Really wish you could take a gun with you on your next visit to the public playground with your kids? Then you might want to consider a move to North Carolina.
Republicans who control the state legislature have passed a bill that allows concealed-carry permit holders to bring firearms to restaurants, bars and playgrounds. It also allows those same permit holders to bring guns onto school campuses as long as they keep them locked in their cars, a measure which police chiefs in the University of North Carolina system unanimously opposed last month.
The bill -- awaiting signature from Gov. Pat McCrory -- gives some autonomy to business owners, allowing them to keep firearms out of their establishments if they expressly forbid them, and allowing municipal governments to ban firearms from playgrounds under their control.
The legislation ultimately didn't include a controversial provision that would have ended a background check requirement.
A poll conducted in February by Elon University found a majority of North Carolinians favored stronger gun control regulations.
McCrory is expected to sign the bill, but when asked in the wake of the Sandy Hook school shooting whether he thought gun control should be expanded or limited in his state, he said he supported no changes at all.
"I just want to make sure that kids are safe," McCrory said in December, according to WRAL. "The long-term solution I think is not changing any current laws — we've got a lot of laws on the books — but taking care of those people who have some serious, serious problems in their minds. I think that's where a lot of the concentration needs to be.
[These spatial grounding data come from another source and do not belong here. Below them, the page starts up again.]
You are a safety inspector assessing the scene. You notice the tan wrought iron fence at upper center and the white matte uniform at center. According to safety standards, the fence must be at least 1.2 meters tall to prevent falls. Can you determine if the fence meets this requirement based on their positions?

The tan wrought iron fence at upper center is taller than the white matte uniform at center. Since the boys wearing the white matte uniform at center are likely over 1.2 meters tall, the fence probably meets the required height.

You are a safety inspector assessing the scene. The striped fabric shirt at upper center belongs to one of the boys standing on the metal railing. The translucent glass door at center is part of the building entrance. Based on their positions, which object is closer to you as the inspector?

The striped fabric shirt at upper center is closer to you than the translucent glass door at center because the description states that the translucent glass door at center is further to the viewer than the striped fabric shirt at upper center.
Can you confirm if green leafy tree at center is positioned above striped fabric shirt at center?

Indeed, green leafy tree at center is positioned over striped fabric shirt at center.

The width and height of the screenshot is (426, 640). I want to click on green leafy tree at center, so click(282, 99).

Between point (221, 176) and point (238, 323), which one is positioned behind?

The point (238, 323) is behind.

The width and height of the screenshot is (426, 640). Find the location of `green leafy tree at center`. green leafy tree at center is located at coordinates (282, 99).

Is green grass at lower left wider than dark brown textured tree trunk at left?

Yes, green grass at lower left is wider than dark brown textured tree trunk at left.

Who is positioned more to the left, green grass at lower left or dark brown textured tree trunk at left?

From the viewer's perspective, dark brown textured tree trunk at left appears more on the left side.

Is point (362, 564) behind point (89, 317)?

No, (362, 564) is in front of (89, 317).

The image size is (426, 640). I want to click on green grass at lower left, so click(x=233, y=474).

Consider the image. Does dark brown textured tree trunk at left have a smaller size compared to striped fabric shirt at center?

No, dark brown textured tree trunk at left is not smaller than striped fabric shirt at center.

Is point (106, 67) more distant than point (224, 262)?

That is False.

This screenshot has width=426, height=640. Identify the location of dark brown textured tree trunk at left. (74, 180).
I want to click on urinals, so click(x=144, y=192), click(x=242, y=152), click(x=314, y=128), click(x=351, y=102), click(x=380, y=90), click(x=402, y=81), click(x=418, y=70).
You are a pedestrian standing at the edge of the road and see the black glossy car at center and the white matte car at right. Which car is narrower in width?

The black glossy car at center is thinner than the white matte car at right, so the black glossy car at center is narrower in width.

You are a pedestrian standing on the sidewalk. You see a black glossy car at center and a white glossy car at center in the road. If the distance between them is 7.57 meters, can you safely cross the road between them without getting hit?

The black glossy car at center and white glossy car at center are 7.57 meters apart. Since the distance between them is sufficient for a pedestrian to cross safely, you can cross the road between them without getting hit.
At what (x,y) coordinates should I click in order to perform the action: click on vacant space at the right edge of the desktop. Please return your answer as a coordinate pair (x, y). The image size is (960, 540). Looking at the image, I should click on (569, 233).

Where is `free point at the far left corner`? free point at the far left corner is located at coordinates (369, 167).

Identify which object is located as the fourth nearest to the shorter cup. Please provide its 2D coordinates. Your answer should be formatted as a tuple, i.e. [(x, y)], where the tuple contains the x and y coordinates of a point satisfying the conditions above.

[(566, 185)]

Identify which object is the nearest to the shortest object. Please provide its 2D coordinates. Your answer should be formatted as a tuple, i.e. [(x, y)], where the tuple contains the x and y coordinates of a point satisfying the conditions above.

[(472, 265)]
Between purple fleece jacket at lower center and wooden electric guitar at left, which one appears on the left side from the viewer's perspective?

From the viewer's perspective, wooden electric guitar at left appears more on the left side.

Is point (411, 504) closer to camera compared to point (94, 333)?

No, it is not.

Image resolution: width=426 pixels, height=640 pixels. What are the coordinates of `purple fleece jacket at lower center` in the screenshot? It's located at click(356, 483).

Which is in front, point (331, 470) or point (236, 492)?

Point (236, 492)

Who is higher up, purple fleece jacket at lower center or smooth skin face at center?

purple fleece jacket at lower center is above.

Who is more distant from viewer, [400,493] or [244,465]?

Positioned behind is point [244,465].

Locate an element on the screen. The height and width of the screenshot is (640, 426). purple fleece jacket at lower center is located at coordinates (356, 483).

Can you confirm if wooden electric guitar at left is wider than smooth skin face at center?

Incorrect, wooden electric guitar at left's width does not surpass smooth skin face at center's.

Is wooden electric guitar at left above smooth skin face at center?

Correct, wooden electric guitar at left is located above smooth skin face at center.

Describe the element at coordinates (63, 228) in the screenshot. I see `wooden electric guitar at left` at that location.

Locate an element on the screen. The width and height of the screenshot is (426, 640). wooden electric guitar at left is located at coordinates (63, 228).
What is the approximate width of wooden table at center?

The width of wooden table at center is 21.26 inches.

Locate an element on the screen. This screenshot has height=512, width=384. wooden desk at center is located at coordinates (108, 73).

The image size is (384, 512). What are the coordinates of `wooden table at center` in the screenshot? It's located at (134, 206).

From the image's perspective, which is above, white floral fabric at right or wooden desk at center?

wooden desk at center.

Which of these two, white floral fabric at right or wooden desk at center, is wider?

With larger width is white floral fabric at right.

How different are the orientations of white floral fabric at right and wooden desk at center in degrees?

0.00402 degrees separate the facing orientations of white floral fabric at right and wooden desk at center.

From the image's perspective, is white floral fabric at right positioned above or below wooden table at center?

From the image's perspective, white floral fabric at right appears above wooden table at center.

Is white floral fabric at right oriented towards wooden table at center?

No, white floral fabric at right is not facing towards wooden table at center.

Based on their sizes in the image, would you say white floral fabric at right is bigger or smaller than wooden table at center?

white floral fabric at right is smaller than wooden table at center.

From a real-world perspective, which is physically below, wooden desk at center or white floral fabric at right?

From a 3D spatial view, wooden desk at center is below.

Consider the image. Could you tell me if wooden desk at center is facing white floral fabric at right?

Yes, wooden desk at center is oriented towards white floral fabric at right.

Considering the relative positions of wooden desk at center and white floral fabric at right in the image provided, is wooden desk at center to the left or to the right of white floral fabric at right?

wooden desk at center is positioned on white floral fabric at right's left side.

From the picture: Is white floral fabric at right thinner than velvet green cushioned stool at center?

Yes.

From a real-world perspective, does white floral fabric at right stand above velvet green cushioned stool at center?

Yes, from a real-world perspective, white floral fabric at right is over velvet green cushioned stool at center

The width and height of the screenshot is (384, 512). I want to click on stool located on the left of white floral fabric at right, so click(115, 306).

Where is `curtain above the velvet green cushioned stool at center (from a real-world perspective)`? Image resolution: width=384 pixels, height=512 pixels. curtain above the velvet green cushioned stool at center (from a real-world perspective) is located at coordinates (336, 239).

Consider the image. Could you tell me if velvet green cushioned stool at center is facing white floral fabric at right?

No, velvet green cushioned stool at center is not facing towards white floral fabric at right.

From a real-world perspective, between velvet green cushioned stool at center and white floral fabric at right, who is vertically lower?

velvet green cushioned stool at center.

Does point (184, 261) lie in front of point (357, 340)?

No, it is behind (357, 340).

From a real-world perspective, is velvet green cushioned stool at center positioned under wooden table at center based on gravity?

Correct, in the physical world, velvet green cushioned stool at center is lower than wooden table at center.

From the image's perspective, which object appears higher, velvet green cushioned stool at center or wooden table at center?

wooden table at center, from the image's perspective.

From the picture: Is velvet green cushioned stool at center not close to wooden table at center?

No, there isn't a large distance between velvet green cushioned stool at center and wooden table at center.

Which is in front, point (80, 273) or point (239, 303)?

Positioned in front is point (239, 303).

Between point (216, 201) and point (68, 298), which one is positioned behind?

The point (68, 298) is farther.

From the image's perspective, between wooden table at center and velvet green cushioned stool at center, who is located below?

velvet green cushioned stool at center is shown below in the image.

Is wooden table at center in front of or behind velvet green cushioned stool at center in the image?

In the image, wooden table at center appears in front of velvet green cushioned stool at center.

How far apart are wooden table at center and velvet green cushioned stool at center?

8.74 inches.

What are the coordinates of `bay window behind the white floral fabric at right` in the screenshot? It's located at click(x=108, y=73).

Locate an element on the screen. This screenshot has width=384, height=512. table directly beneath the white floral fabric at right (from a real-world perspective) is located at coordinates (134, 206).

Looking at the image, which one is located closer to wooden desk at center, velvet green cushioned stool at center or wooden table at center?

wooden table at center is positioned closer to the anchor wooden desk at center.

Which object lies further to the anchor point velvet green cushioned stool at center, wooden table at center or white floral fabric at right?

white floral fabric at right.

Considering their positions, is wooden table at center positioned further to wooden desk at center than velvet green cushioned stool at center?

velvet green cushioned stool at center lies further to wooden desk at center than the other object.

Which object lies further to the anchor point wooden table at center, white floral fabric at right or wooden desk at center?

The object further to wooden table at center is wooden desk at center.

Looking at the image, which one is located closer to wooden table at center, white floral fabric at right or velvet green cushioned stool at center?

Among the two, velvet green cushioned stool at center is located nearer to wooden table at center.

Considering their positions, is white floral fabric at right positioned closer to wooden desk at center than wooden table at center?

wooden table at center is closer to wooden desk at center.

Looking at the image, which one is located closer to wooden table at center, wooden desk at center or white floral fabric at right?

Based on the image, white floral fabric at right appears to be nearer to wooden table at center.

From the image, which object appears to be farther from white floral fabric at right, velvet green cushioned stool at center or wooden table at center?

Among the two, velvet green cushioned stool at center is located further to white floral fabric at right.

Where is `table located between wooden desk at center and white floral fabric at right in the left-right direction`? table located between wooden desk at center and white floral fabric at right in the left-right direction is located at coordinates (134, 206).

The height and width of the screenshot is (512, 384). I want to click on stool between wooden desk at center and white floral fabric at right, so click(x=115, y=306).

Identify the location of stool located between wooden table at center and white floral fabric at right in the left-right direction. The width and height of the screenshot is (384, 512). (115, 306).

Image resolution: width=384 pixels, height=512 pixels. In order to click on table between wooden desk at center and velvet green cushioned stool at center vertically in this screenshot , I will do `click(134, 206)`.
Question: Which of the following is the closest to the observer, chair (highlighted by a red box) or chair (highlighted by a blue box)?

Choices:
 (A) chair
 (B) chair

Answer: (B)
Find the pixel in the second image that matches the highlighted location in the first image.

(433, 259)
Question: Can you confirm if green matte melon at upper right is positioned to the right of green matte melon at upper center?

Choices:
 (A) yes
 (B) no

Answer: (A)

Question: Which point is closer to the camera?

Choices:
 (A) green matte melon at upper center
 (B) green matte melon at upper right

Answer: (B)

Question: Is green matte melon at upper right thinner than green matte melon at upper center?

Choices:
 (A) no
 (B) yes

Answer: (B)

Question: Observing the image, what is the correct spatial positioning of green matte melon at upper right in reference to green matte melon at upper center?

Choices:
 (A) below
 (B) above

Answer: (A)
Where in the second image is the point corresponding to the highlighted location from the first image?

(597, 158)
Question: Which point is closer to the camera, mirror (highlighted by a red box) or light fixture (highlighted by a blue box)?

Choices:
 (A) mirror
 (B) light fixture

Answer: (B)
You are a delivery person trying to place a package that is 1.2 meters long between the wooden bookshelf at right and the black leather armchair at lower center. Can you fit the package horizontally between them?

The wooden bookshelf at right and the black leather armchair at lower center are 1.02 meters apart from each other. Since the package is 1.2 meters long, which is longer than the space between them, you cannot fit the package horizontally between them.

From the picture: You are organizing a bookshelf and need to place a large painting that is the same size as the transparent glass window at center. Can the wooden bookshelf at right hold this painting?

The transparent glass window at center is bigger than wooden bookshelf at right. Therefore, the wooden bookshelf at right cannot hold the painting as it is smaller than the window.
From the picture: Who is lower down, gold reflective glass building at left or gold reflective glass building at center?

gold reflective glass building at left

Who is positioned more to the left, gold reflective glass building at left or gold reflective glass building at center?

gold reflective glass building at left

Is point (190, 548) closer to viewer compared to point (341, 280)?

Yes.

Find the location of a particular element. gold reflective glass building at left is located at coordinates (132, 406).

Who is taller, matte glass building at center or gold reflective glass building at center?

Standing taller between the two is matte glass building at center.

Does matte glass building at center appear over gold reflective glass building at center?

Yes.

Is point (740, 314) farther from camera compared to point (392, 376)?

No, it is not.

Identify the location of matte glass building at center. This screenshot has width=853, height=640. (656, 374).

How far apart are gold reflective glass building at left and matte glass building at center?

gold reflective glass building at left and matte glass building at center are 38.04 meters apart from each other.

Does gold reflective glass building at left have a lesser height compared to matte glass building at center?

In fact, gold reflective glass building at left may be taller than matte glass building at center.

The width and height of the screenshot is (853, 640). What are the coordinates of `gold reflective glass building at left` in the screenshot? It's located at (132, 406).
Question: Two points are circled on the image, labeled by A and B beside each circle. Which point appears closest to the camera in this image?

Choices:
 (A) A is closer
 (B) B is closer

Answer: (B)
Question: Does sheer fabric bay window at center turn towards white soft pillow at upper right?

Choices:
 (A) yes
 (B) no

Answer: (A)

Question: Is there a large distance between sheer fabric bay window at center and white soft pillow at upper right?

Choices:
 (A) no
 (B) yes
Because if you look at all these incidents throughout the nation, it's been these loners that have some serious, serious issues. I think that's the thing we've got to concentrate on."
Although perhaps the GOP in the Tar Heel state didn't go too far to please their voter base. According to a PPP Poll released Wednesday, 30% of Republicans want guns to be allowed on planes too.
The new gun legislation is one of many bills passed by Republicans this year after taking full control of the lawmaking process. Other legislation -- including abortion restrictions and a new voting law is expected to pass this week.